⟨
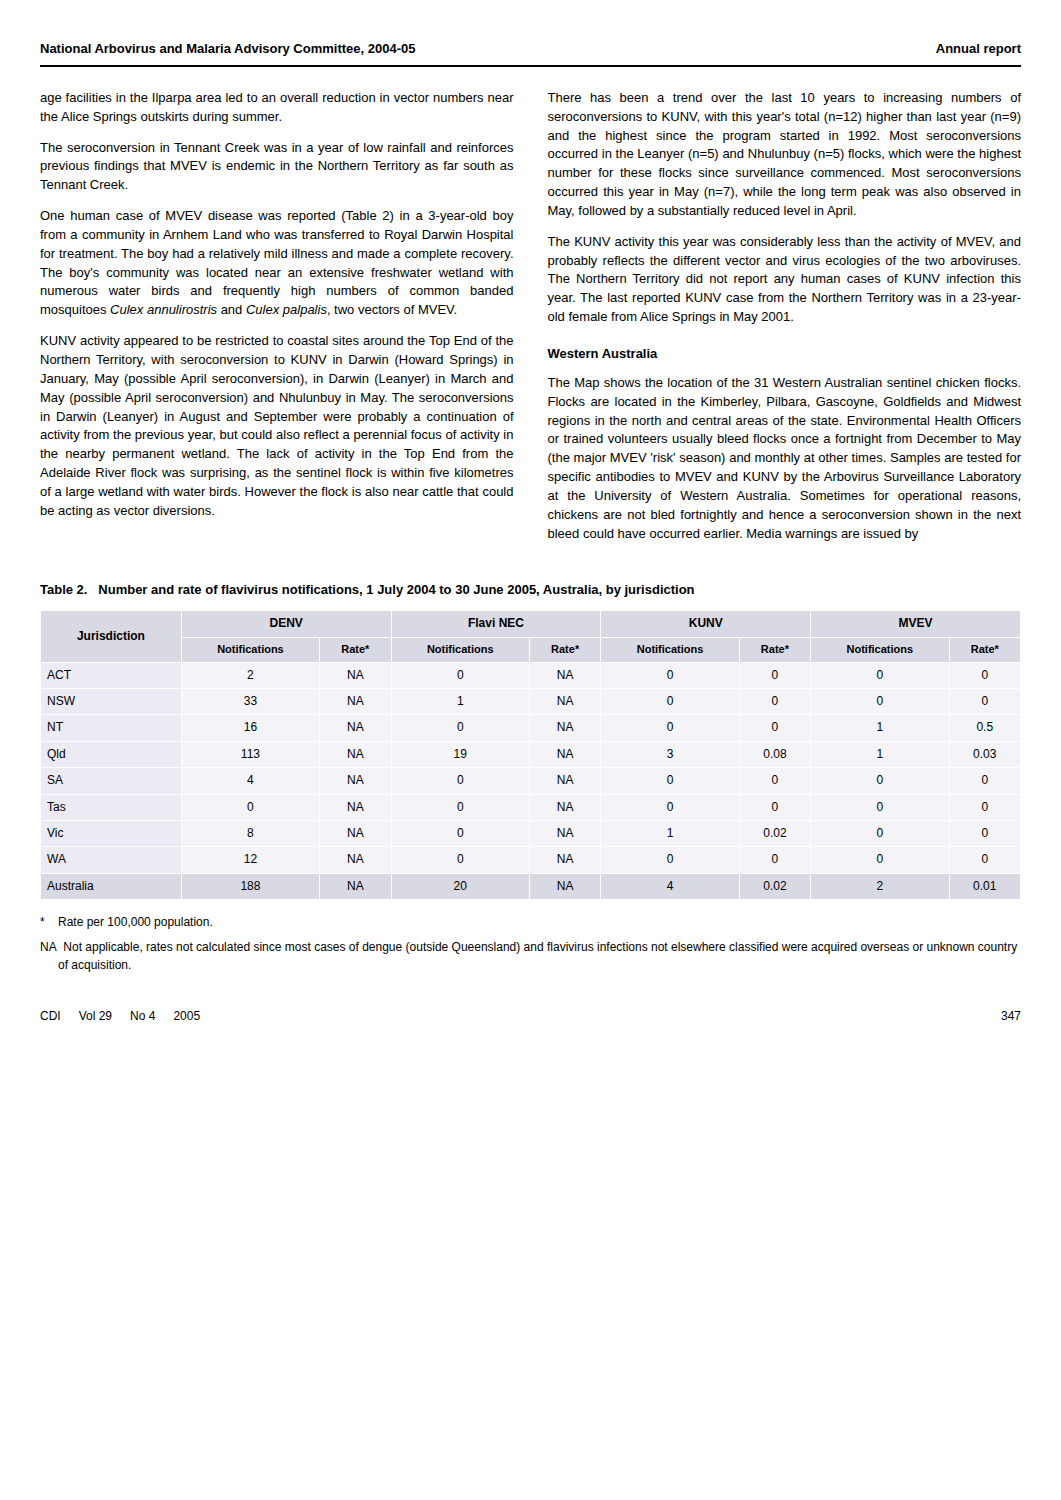National Arbovirus and Malaria Advisory Committee, 2004-05
Annual report
age facilities in the Ilparpa area led to an overall reduction in vector numbers near the Alice Springs outskirts during summer.
The seroconversion in Tennant Creek was in a year of low rainfall and reinforces previous findings that MVEV is endemic in the Northern Territory as far south as Tennant Creek.
One human case of MVEV disease was reported (Table 2) in a 3-year-old boy from a community in Arnhem Land who was transferred to Royal Darwin Hospital for treatment. The boy had a relatively mild illness and made a complete recovery. The boy's community was located near an extensive freshwater wetland with numerous water birds and frequently high numbers of common banded mosquitoes Culex annulirostris and Culex palpalis, two vectors of MVEV.
KUNV activity appeared to be restricted to coastal sites around the Top End of the Northern Territory, with seroconversion to KUNV in Darwin (Howard Springs) in January, May (possible April seroconversion), in Darwin (Leanyer) in March and May (possible April seroconversion) and Nhulunbuy in May. The seroconversions in Darwin (Leanyer) in August and September were probably a continuation of activity from the previous year, but could also reflect a perennial focus of activity in the nearby permanent wetland. The lack of activity in the Top End from the Adelaide River flock was surprising, as the sentinel flock is within five kilometres of a large wetland with water birds. However the flock is also near cattle that could be acting as vector diversions.
There has been a trend over the last 10 years to increasing numbers of seroconversions to KUNV, with this year's total (n=12) higher than last year (n=9) and the highest since the program started in 1992. Most seroconversions occurred in the Leanyer (n=5) and Nhulunbuy (n=5) flocks, which were the highest number for these flocks since surveillance commenced. Most seroconversions occurred this year in May (n=7), while the long term peak was also observed in May, followed by a substantially reduced level in April.
The KUNV activity this year was considerably less than the activity of MVEV, and probably reflects the different vector and virus ecologies of the two arboviruses. The Northern Territory did not report any human cases of KUNV infection this year. The last reported KUNV case from the Northern Territory was in a 23-year-old female from Alice Springs in May 2001.
Western Australia
The Map shows the location of the 31 Western Australian sentinel chicken flocks. Flocks are located in the Kimberley, Pilbara, Gascoyne, Goldfields and Midwest regions in the north and central areas of the state. Environmental Health Officers or trained volunteers usually bleed flocks once a fortnight from December to May (the major MVEV 'risk' season) and monthly at other times. Samples are tested for specific antibodies to MVEV and KUNV by the Arbovirus Surveillance Laboratory at the University of Western Australia. Sometimes for operational reasons, chickens are not bled fortnightly and hence a seroconversion shown in the next bleed could have occurred earlier. Media warnings are issued by
Table 2. Number and rate of flavivirus notifications, 1 July 2004 to 30 June 2005, Australia, by jurisdiction
| Jurisdiction | DENV | Flavi NEC | KUNV | MVEV |
| --- | --- | --- | --- | --- |
| Notifications | Rate* | Notifications | Rate* | Notifications | Rate* | Notifications | Rate* |
| ACT | 2 | NA | 0 | NA | 0 | 0 | 0 | 0 |
| NSW | 33 | NA | 1 | NA | 0 | 0 | 0 | 0 |
| NT | 16 | NA | 0 | NA | 0 | 0 | 1 | 0.5 |
| Qld | 113 | NA | 19 | NA | 3 | 0.08 | 1 | 0.03 |
| SA | 4 | NA | 0 | NA | 0 | 0 | 0 | 0 |
| Tas | 0 | NA | 0 | NA | 0 | 0 | 0 | 0 |
| Vic | 8 | NA | 0 | NA | 1 | 0.02 | 0 | 0 |
| WA | 12 | NA | 0 | NA | 0 | 0 | 0 | 0 |
| Australia | 188 | NA | 20 | NA | 4 | 0.02 | 2 | 0.01 |
* Rate per 100,000 population.
NA Not applicable, rates not calculated since most cases of dengue (outside Queensland) and flavivirus infections not elsewhere classified were acquired overseas or unknown country of acquisition.
CDI Vol 29 No 42005
347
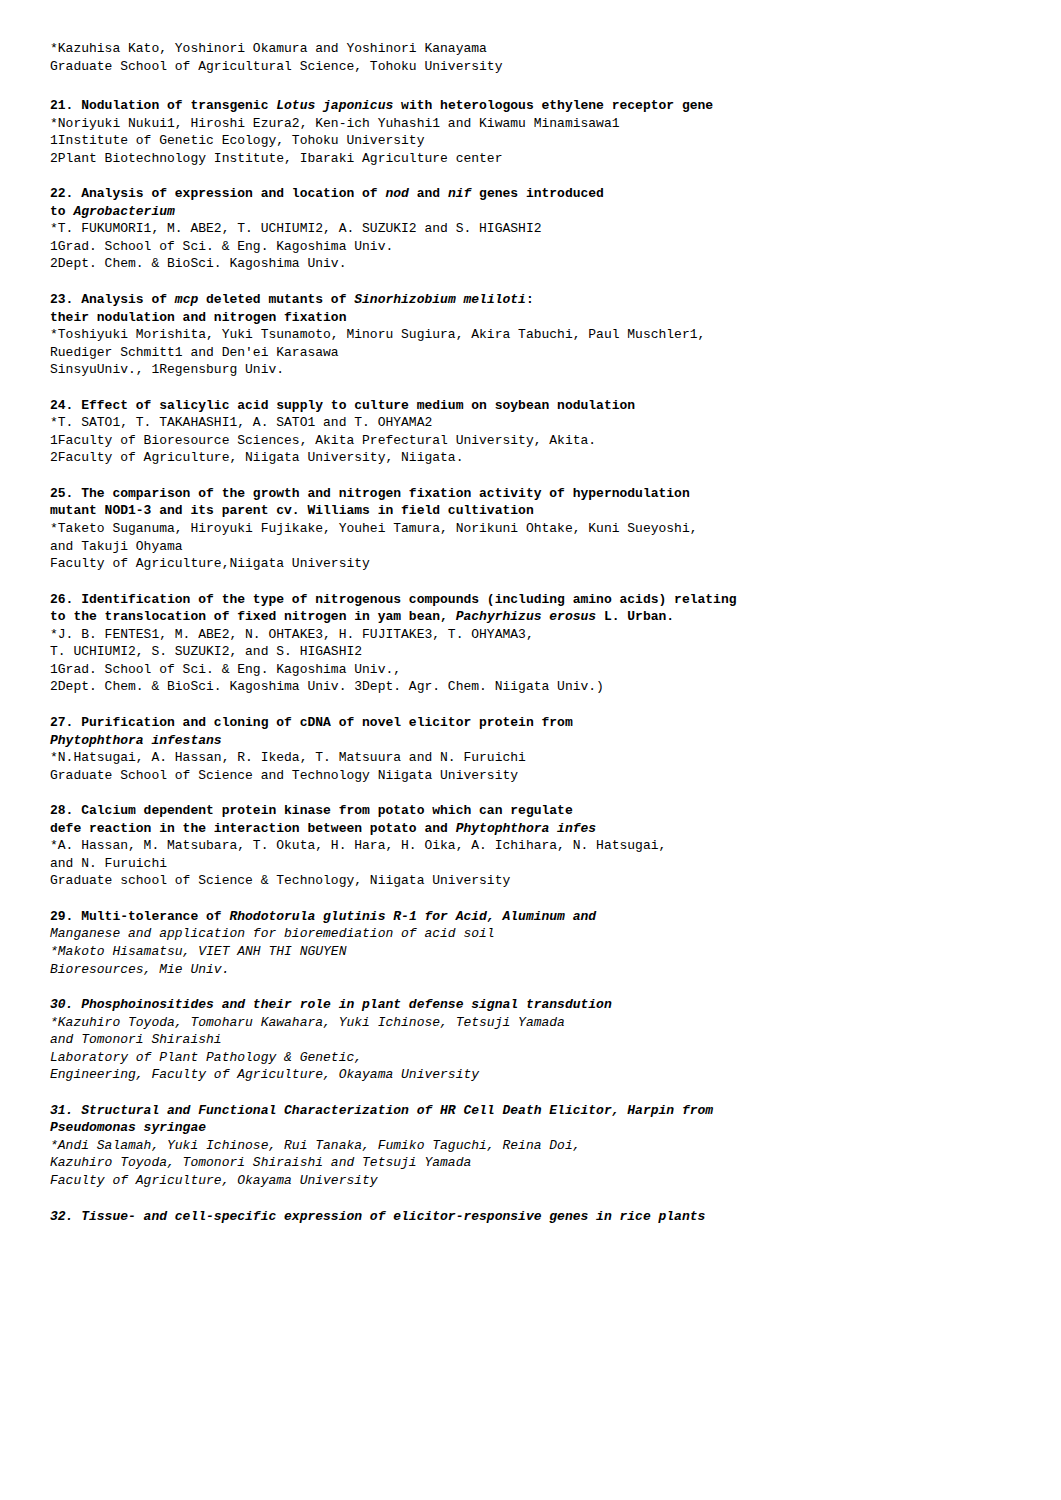*Kazuhisa Kato, Yoshinori Okamura and Yoshinori Kanayama
Graduate School of Agricultural Science, Tohoku University
21. Nodulation of transgenic Lotus japonicus with heterologous ethylene receptor gene
*Noriyuki Nukui1, Hiroshi Ezura2, Ken-ich Yuhashi1 and Kiwamu Minamisawa1
1Institute of Genetic Ecology, Tohoku University
2Plant Biotechnology Institute, Ibaraki Agriculture center
22. Analysis of expression and location of nod and nif genes introduced
to Agrobacterium
*T. FUKUMORI1, M. ABE2, T. UCHIUMI2, A. SUZUKI2 and S. HIGASHI2
1Grad. School of Sci. & Eng. Kagoshima Univ.
2Dept. Chem. & BioSci. Kagoshima Univ.
23. Analysis of mcp deleted mutants of Sinorhizobium meliloti:
their nodulation and nitrogen fixation
*Toshiyuki Morishita, Yuki Tsunamoto, Minoru Sugiura, Akira Tabuchi, Paul Muschler1,
Ruediger Schmitt1 and Den'ei Karasawa
SinsyuUniv., 1Regensburg Univ.
24. Effect of salicylic acid supply to culture medium on soybean nodulation
*T. SATO1, T. TAKAHASHI1, A. SATO1 and T. OHYAMA2
1Faculty of Bioresource Sciences, Akita Prefectural University, Akita.
2Faculty of Agriculture, Niigata University, Niigata.
25. The comparison of the growth and nitrogen fixation activity of hypernodulation
mutant NOD1-3 and its parent cv. Williams in field cultivation
*Taketo Suganuma, Hiroyuki Fujikake, Youhei Tamura, Norikuni Ohtake, Kuni Sueyoshi,
and Takuji Ohyama
Faculty of Agriculture,Niigata University
26. Identification of the type of nitrogenous compounds (including amino acids) relating
to the translocation of fixed nitrogen in yam bean, Pachyrhizus erosus L. Urban.
*J. B. FENTES1, M. ABE2, N. OHTAKE3, H. FUJITAKE3, T. OHYAMA3,
T. UCHIUMI2, S. SUZUKI2, and S. HIGASHI2
1Grad. School of Sci. & Eng. Kagoshima Univ.,
2Dept. Chem. & BioSci. Kagoshima Univ. 3Dept. Agr. Chem. Niigata Univ.)
27. Purification and cloning of cDNA of novel elicitor protein from
Phytophthora infestans
*N.Hatsugai, A. Hassan, R. Ikeda, T. Matsuura and N. Furuichi
Graduate School of Science and Technology Niigata University
28. Calcium dependent protein kinase from potato which can regulate
defe reaction in the interaction between potato and Phytophthora infes
*A. Hassan, M. Matsubara, T. Okuta, H. Hara, H. Oika, A. Ichihara, N. Hatsugai,
and N. Furuichi
Graduate school of Science & Technology, Niigata University
29. Multi-tolerance of Rhodotorula glutinis R-1 for Acid, Aluminum and
Manganese and application for bioremediation of acid soil
*Makoto Hisamatsu, VIET ANH THI NGUYEN
Bioresources, Mie Univ.
30. Phosphoinositides and their role in plant defense signal transdution
*Kazuhiro Toyoda, Tomoharu Kawahara, Yuki Ichinose, Tetsuji Yamada
and Tomonori Shiraishi
Laboratory of Plant Pathology & Genetic,
Engineering, Faculty of Agriculture, Okayama University
31. Structural and Functional Characterization of HR Cell Death Elicitor, Harpin from
Pseudomonas syringae
*Andi Salamah, Yuki Ichinose, Rui Tanaka, Fumiko Taguchi, Reina Doi,
Kazuhiro Toyoda, Tomonori Shiraishi and Tetsuji Yamada
Faculty of Agriculture, Okayama University
32. Tissue- and cell-specific expression of elicitor-responsive genes in rice plants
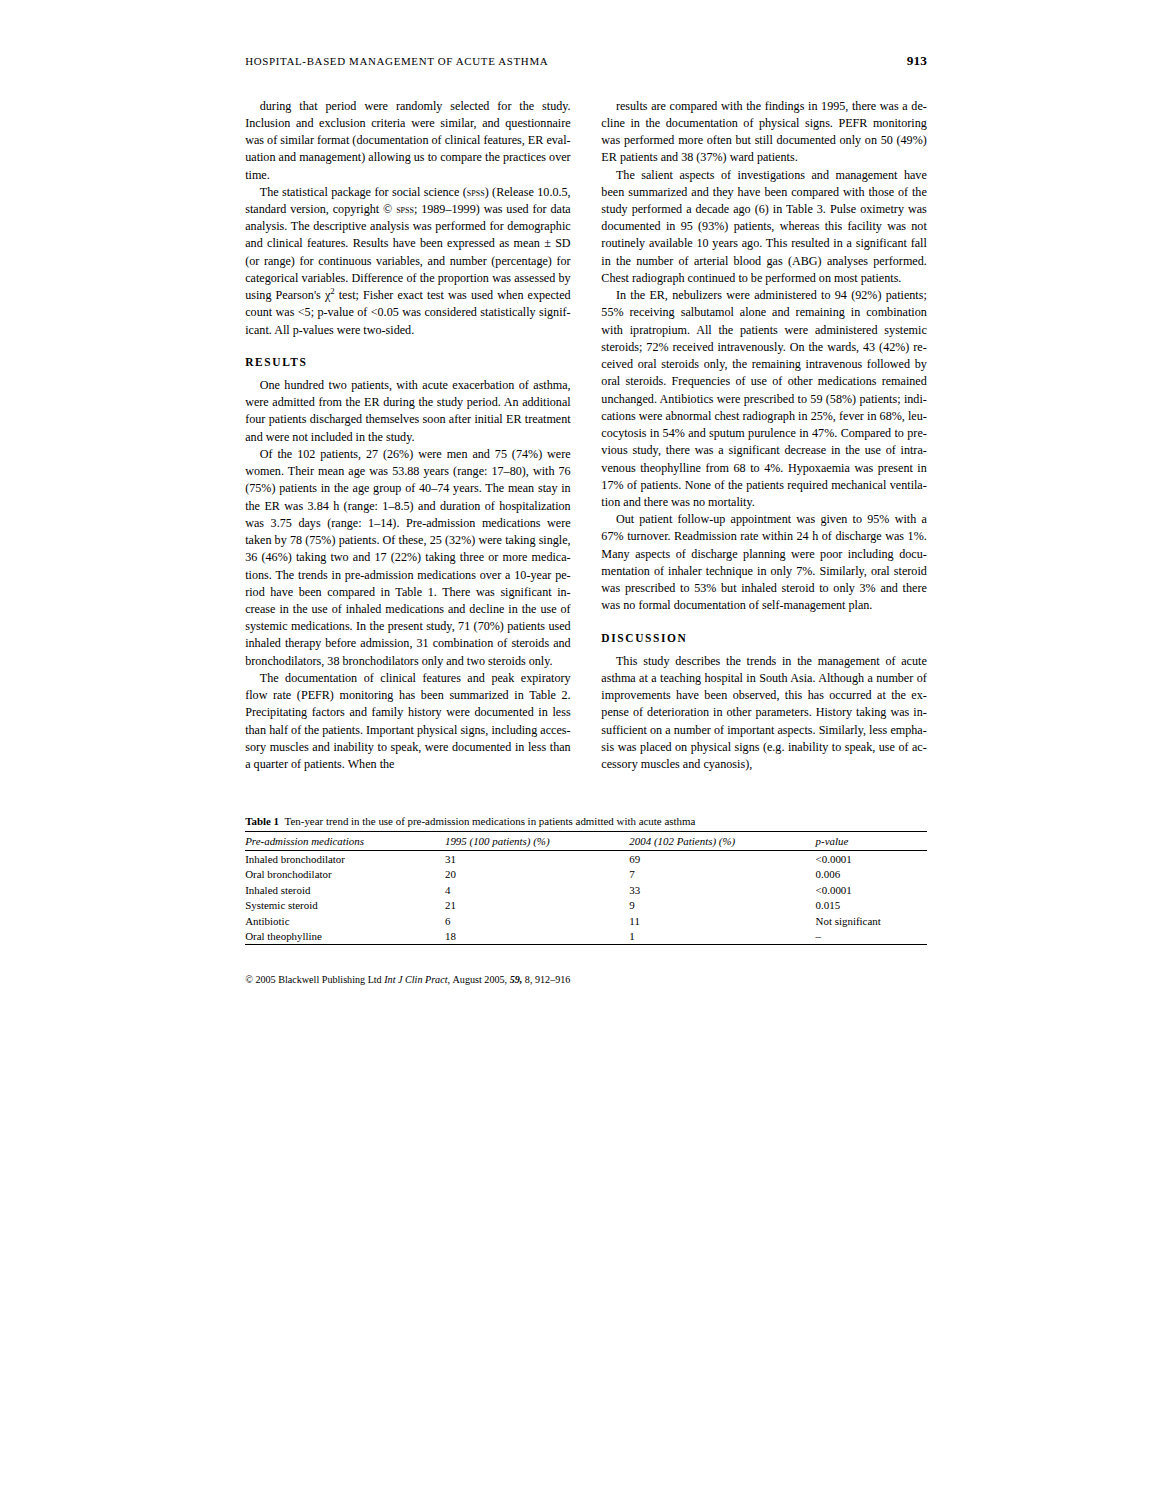Hospital-based management of acute asthma 913
during that period were randomly selected for the study. Inclusion and exclusion criteria were similar, and questionnaire was of similar format (documentation of clinical features, ER evaluation and management) allowing us to compare the practices over time.
The statistical package for social science (spss) (Release 10.0.5, standard version, copyright © spss; 1989–1999) was used for data analysis. The descriptive analysis was performed for demographic and clinical features. Results have been expressed as mean ± SD (or range) for continuous variables, and number (percentage) for categorical variables. Difference of the proportion was assessed by using Pearson's χ2 test; Fisher exact test was used when expected count was <5; p-value of <0.05 was considered statistically significant. All p-values were two-sided.
Results
One hundred two patients, with acute exacerbation of asthma, were admitted from the ER during the study period. An additional four patients discharged themselves soon after initial ER treatment and were not included in the study.
Of the 102 patients, 27 (26%) were men and 75 (74%) were women. Their mean age was 53.88 years (range: 17–80), with 76 (75%) patients in the age group of 40–74 years. The mean stay in the ER was 3.84 h (range: 1–8.5) and duration of hospitalization was 3.75 days (range: 1–14). Pre-admission medications were taken by 78 (75%) patients. Of these, 25 (32%) were taking single, 36 (46%) taking two and 17 (22%) taking three or more medications. The trends in pre-admission medications over a 10-year period have been compared in Table 1. There was significant increase in the use of inhaled medications and decline in the use of systemic medications. In the present study, 71 (70%) patients used inhaled therapy before admission, 31 combination of steroids and bronchodilators, 38 bronchodilators only and two steroids only.
The documentation of clinical features and peak expiratory flow rate (PEFR) monitoring has been summarized in Table 2. Precipitating factors and family history were documented in less than half of the patients. Important physical signs, including accessory muscles and inability to speak, were documented in less than a quarter of patients. When the
results are compared with the findings in 1995, there was a decline in the documentation of physical signs. PEFR monitoring was performed more often but still documented only on 50 (49%) ER patients and 38 (37%) ward patients.
The salient aspects of investigations and management have been summarized and they have been compared with those of the study performed a decade ago (6) in Table 3. Pulse oximetry was documented in 95 (93%) patients, whereas this facility was not routinely available 10 years ago. This resulted in a significant fall in the number of arterial blood gas (ABG) analyses performed. Chest radiograph continued to be performed on most patients.
In the ER, nebulizers were administered to 94 (92%) patients; 55% receiving salbutamol alone and remaining in combination with ipratropium. All the patients were administered systemic steroids; 72% received intravenously. On the wards, 43 (42%) received oral steroids only, the remaining intravenous followed by oral steroids. Frequencies of use of other medications remained unchanged. Antibiotics were prescribed to 59 (58%) patients; indications were abnormal chest radiograph in 25%, fever in 68%, leucocytosis in 54% and sputum purulence in 47%. Compared to previous study, there was a significant decrease in the use of intravenous theophylline from 68 to 4%. Hypoxaemia was present in 17% of patients. None of the patients required mechanical ventilation and there was no mortality.
Out patient follow-up appointment was given to 95% with a 67% turnover. Readmission rate within 24 h of discharge was 1%. Many aspects of discharge planning were poor including documentation of inhaler technique in only 7%. Similarly, oral steroid was prescribed to 53% but inhaled steroid to only 3% and there was no formal documentation of self-management plan.
Discussion
This study describes the trends in the management of acute asthma at a teaching hospital in South Asia. Although a number of improvements have been observed, this has occurred at the expense of deterioration in other parameters. History taking was insufficient on a number of important aspects. Similarly, less emphasis was placed on physical signs (e.g. inability to speak, use of accessory muscles and cyanosis),
Table 1 Ten-year trend in the use of pre-admission medications in patients admitted with acute asthma
| Pre-admission medications | 1995 (100 patients) (%) | 2004 (102 Patients) (%) | p-value |
| --- | --- | --- | --- |
| Inhaled bronchodilator | 31 | 69 | <0.0001 |
| Oral bronchodilator | 20 | 7 | 0.006 |
| Inhaled steroid | 4 | 33 | <0.0001 |
| Systemic steroid | 21 | 9 | 0.015 |
| Antibiotic | 6 | 11 | Not significant |
| Oral theophylline | 18 | 1 | – |
© 2005 Blackwell Publishing Ltd Int J Clin Pract, August 2005, 59, 8, 912–916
⟩
- **Exercise**
Set down, exactly as they stand above, the lines starting with the line with "The Map shows" and going on through the line with "Rate* | Notifications | Rate* | Notifications", and no others.

- **Exercise solution**
The Map shows the location of the 31 Western Australian sentinel chicken flocks. Flocks are located in the Kimberley, Pilbara, Gascoyne, Goldfields and Midwest regions in the north and central areas of the state. Environmental Health Officers or trained volunteers usually bleed flocks once a fortnight from December to May (the major MVEV 'risk' season) and monthly at other times. Samples are tested for specific antibodies to MVEV and KUNV by the Arbovirus Surveillance Laboratory at the University of Western Australia. Sometimes for operational reasons, chickens are not bled fortnightly and hence a seroconversion shown in the next bleed could have occurred earlier. Media warnings are issued by
Table 2. Number and rate of flavivirus notifications, 1 July 2004 to 30 June 2005, Australia, by jurisdiction
| Jurisdiction | DENV | Flavi NEC | KUNV | MVEV |
| --- | --- | --- | --- | --- |
| Notifications | Rate* | Notifications | Rate* | Notifications | Rate* | Notifications | Rate* |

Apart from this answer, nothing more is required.